Cette réplique, tirée du film Il Divo (Paolo Sorrentino 2008), est attribuée à Giulio Andreotti (1919-2013), le fondateur du parti de la Démocratie chrétienne en Italie. Ce politicien a battu des records de longévité en dirigeant sept gouvernements entre 1972 et 1992 , en siégeant à l’Assemblée constituante, puis à la Chambre des députés, avant d’être nommé sénateur à vie.

En observant la scène politique actuelle, ici et ailleurs, on se demande si plusieurs aspirants à diriger le pays ou la province n’ont pas pensé la même chose qu’Andreotti au moment de briguer les plus hautes charges.

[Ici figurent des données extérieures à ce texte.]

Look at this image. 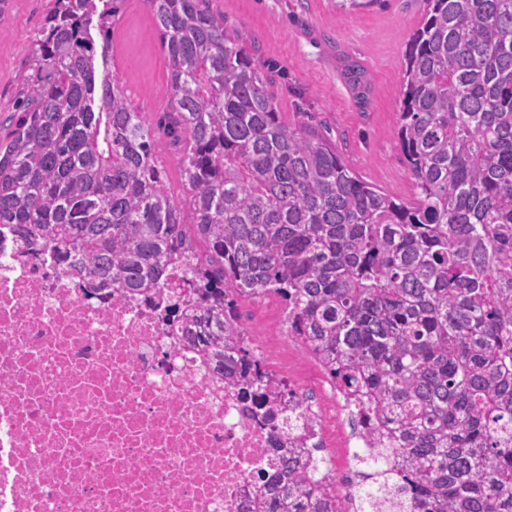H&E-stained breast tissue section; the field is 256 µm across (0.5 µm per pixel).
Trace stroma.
<instances>
[{
  "mask_svg": "<svg viewBox=\"0 0 512 512\" xmlns=\"http://www.w3.org/2000/svg\"><path fill=\"white\" fill-rule=\"evenodd\" d=\"M227 28L256 45L278 72L271 91L282 120L308 125L336 146L365 183L401 198L412 183L397 142L403 62L423 20L421 0H375L344 9L337 0H212ZM51 0H8L0 14V137L15 127L17 99ZM102 70L123 86L134 111L156 122L170 99L168 59L146 0H125ZM257 334L284 323L280 298H242Z\"/></svg>",
  "mask_w": 512,
  "mask_h": 512,
  "instance_id": "obj_1",
  "label": "stroma"
}]
</instances>
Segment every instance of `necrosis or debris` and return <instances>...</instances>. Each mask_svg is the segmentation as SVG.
Segmentation results:
<instances>
[{
    "label": "necrosis or debris",
    "instance_id": "necrosis-or-debris-1",
    "mask_svg": "<svg viewBox=\"0 0 512 512\" xmlns=\"http://www.w3.org/2000/svg\"><path fill=\"white\" fill-rule=\"evenodd\" d=\"M186 294L178 264L156 291L96 292L0 237V512H257L285 449L354 485L353 458L375 446L357 403L323 374L289 378L276 336L242 321L279 388L252 408L166 321Z\"/></svg>",
    "mask_w": 512,
    "mask_h": 512
}]
</instances>
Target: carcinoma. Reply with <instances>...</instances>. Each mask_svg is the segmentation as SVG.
<instances>
[{
	"mask_svg": "<svg viewBox=\"0 0 512 512\" xmlns=\"http://www.w3.org/2000/svg\"><path fill=\"white\" fill-rule=\"evenodd\" d=\"M166 48L156 125L97 77L124 0H53L0 140V229L89 287L147 293L182 264L195 297L167 307L188 346L252 402L240 297L285 303L288 335L327 365L398 447L364 459L357 512H512V0H423L397 139L413 196L360 181L280 119L266 71L210 0H146ZM181 145L193 222L159 155ZM350 498L295 459L260 512H336Z\"/></svg>",
	"mask_w": 512,
	"mask_h": 512,
	"instance_id": "cac0c4a2",
	"label": "carcinoma"
}]
</instances>
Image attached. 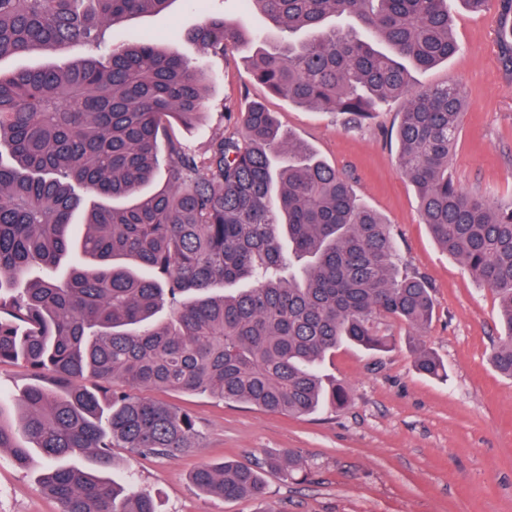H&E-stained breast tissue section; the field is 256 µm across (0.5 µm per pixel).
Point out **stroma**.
<instances>
[{
	"mask_svg": "<svg viewBox=\"0 0 512 512\" xmlns=\"http://www.w3.org/2000/svg\"><path fill=\"white\" fill-rule=\"evenodd\" d=\"M460 53L414 85L462 84L469 106L450 160L467 191L512 200V69L496 43L494 13H473L449 0ZM211 13L255 32L267 22L245 0H176L168 10L107 31L116 42L147 30L168 49L214 76L205 110L182 140L202 151L217 135L240 128L247 103L262 102L281 127L310 145L327 164L348 171L355 191L391 226L401 271L424 275L434 289L430 326L416 332L393 322L389 350L369 354L344 345L325 374L345 383L348 406L294 418L270 414L210 395L148 391L147 396L189 410L200 434L198 451L176 457H140L114 449L117 474L149 493L159 512H512V379L499 375L489 355L500 326L493 292L444 253L422 224L415 187L397 169L395 129L406 103L383 106L362 126L344 115L293 105L270 94L249 73L246 53L207 56L184 32ZM423 344L444 362L447 375L431 378L414 366ZM292 451L307 476L266 477L265 500L227 501L190 482L203 463H250ZM39 466L20 469L0 456V512H60L38 485Z\"/></svg>",
	"mask_w": 512,
	"mask_h": 512,
	"instance_id": "obj_1",
	"label": "stroma"
}]
</instances>
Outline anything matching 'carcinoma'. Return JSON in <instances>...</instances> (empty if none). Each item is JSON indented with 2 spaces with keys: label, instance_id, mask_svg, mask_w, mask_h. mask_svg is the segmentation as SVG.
<instances>
[{
  "label": "carcinoma",
  "instance_id": "obj_1",
  "mask_svg": "<svg viewBox=\"0 0 512 512\" xmlns=\"http://www.w3.org/2000/svg\"><path fill=\"white\" fill-rule=\"evenodd\" d=\"M175 0H0V362L32 382L0 398V452L46 463L42 490L61 512H157L106 477L112 449L169 456L200 449L193 415L142 389L207 393L270 413L312 415L348 402L321 368L348 343L390 344L385 321L419 332L433 288L398 272L390 225L351 177L284 134L263 104L241 133L188 149L175 128L202 113L207 77L160 36L117 44L107 30ZM274 35L212 16L187 39L226 56L254 46L251 73L298 105L358 126L407 100L397 167L417 189L443 251L495 295L503 334L491 362L512 378V203L462 190L449 172L464 117L458 85L415 87L459 51L448 0H246ZM512 18V0H460ZM76 46L89 51L66 54ZM512 67V24L499 34ZM165 180L152 188L159 170ZM416 369L444 373L419 344ZM291 452L206 463L199 491L259 500L264 475L292 477Z\"/></svg>",
  "mask_w": 512,
  "mask_h": 512
}]
</instances>
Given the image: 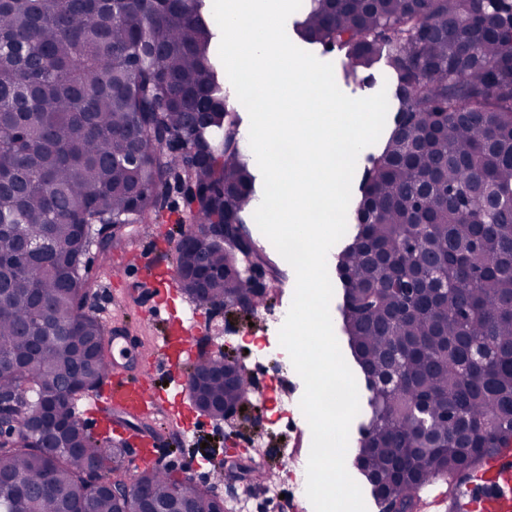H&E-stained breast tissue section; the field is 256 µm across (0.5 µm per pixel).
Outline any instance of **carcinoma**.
Wrapping results in <instances>:
<instances>
[{
	"instance_id": "carcinoma-1",
	"label": "carcinoma",
	"mask_w": 512,
	"mask_h": 512,
	"mask_svg": "<svg viewBox=\"0 0 512 512\" xmlns=\"http://www.w3.org/2000/svg\"><path fill=\"white\" fill-rule=\"evenodd\" d=\"M204 0H0V404L33 416L0 441L8 512H214L209 494L145 467L150 499L112 495L127 470L112 438L74 422L105 381L107 334L84 311L91 225L142 224L178 171L199 186L177 242L181 290L201 307L246 291L224 271L212 224L257 261L242 213L257 175L212 62ZM305 43L346 60L345 79L386 68L397 102L358 186L356 233L336 256L351 355L372 417L355 456L375 497L409 508L441 475L512 447V0H308ZM190 143L189 155L158 141ZM415 296L391 291L405 271ZM378 311L365 314L368 302ZM484 351L472 358L474 348ZM223 352L196 366L224 397ZM54 446L49 457L40 444ZM96 470V482L86 479Z\"/></svg>"
}]
</instances>
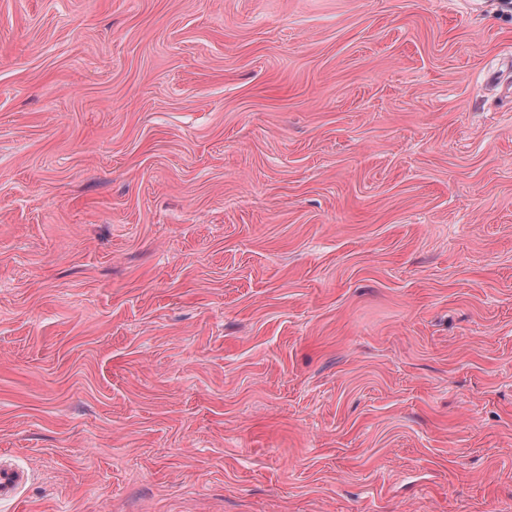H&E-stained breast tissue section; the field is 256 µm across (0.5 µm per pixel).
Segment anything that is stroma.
<instances>
[{
    "instance_id": "35a3bbf8",
    "label": "stroma",
    "mask_w": 512,
    "mask_h": 512,
    "mask_svg": "<svg viewBox=\"0 0 512 512\" xmlns=\"http://www.w3.org/2000/svg\"><path fill=\"white\" fill-rule=\"evenodd\" d=\"M29 512H512V5L0 0V454Z\"/></svg>"
}]
</instances>
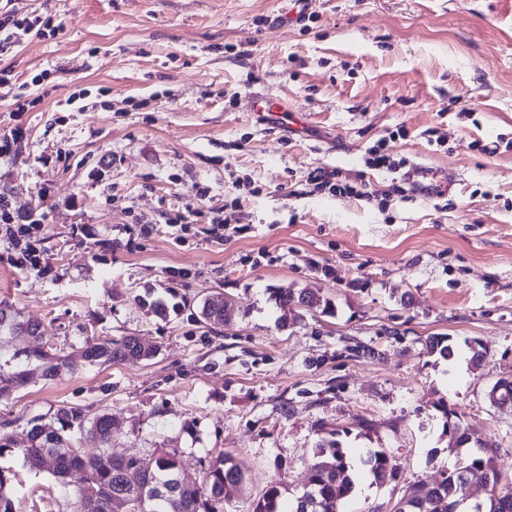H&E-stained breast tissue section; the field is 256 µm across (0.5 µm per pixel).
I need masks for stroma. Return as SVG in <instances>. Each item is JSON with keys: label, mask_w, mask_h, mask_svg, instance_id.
<instances>
[{"label": "stroma", "mask_w": 512, "mask_h": 512, "mask_svg": "<svg viewBox=\"0 0 512 512\" xmlns=\"http://www.w3.org/2000/svg\"><path fill=\"white\" fill-rule=\"evenodd\" d=\"M291 8L0 0L51 24L0 55L22 91L0 99V136L23 132L0 192L14 216L43 217L41 270L0 240V302L40 331L0 328V370L35 347L61 361L0 399L13 512L76 510L79 476L62 484L18 453L28 420L63 409L110 414L112 454L178 449L193 479L232 456L245 480L224 512H252L277 479L297 495L332 430L352 458L386 449L398 472L361 482L349 512H391L408 486L438 481L456 460L452 418L512 481V406L488 399L512 378V0H314L313 22L271 26ZM258 97L283 100L287 119L259 121ZM380 141L449 189L422 196L369 167ZM316 168L375 196L311 192ZM192 202L188 233L169 226ZM213 212L230 237L209 232ZM303 289L322 305L273 298ZM215 294L232 298V322L201 318ZM436 334L453 359L428 353ZM125 335L154 357L83 361L87 343Z\"/></svg>", "instance_id": "35a3bbf8"}]
</instances>
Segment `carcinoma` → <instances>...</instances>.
Segmentation results:
<instances>
[{
	"label": "carcinoma",
	"instance_id": "obj_1",
	"mask_svg": "<svg viewBox=\"0 0 512 512\" xmlns=\"http://www.w3.org/2000/svg\"><path fill=\"white\" fill-rule=\"evenodd\" d=\"M276 300L285 306H314L320 303V295L301 290L280 294ZM3 324L23 330L30 336L38 333L36 325L16 322L10 309L0 303V326ZM425 344L429 353L442 358L450 359L455 354L446 336H429ZM152 356L151 350L136 336L93 342L83 350V358L90 364H114L133 357L148 360ZM25 358L26 368L0 374V399L10 397L24 387L36 370L40 369L43 376L50 377L57 369L48 352L42 349L25 352ZM58 421V428L32 425L30 446L17 448L15 452L23 456L31 469L48 472L60 480L74 472L82 473L83 484L73 491L76 512H111V502L117 499L129 502L128 512H223L224 502L241 490L243 472L231 457L218 456L202 466L199 480L182 483L185 462L176 449L163 450L149 459L109 454L114 424L107 413L88 420L80 411L63 410ZM76 433L90 442L96 451L82 452L73 448ZM332 436L333 439L319 443L313 454L308 473L311 505L303 511L296 502L289 512H345L355 489L354 466L340 441L335 439L337 433ZM46 456L51 458L48 466L44 461ZM361 463L377 484H387L395 479L387 451L383 448L368 449ZM473 469L487 470L491 476L501 478L494 452L468 451L458 456L453 468L443 473L438 482L408 486L393 512H476L471 506L452 510L457 499V485ZM131 470L139 471V481L135 485L127 477ZM281 496L282 483L272 482L256 502L253 512H281ZM482 504L483 512H512V483L499 488L496 493L487 494Z\"/></svg>",
	"mask_w": 512,
	"mask_h": 512
}]
</instances>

On verse alors dans la nostalgie et on se prend à regretter le temps des leaders charismatiques, plus grands que nature, capables de nous tirer collectivement vers le haut, d’incarner le souci du Bien commun, de nous convaincre de sacrifier nos petits intérêts personnels au nom de l’Intérêt général; des politiciens  qui savent traduire leurs promesses électorales en projet de société; en somme, des leaders qui transforment des préoccupations à première vue anecdotiques , en grands chantiers et en enjeux « macro ».

On se met ainsi à rêver à des leaders qui nous proposeraient une vraie vision de la santé et de l’éducation, nourrie par une réflexion profonde sur les finalités de l’école et sur les impératifs éthiques sous-jacents à un système de santé digne d’une société dite évoluée.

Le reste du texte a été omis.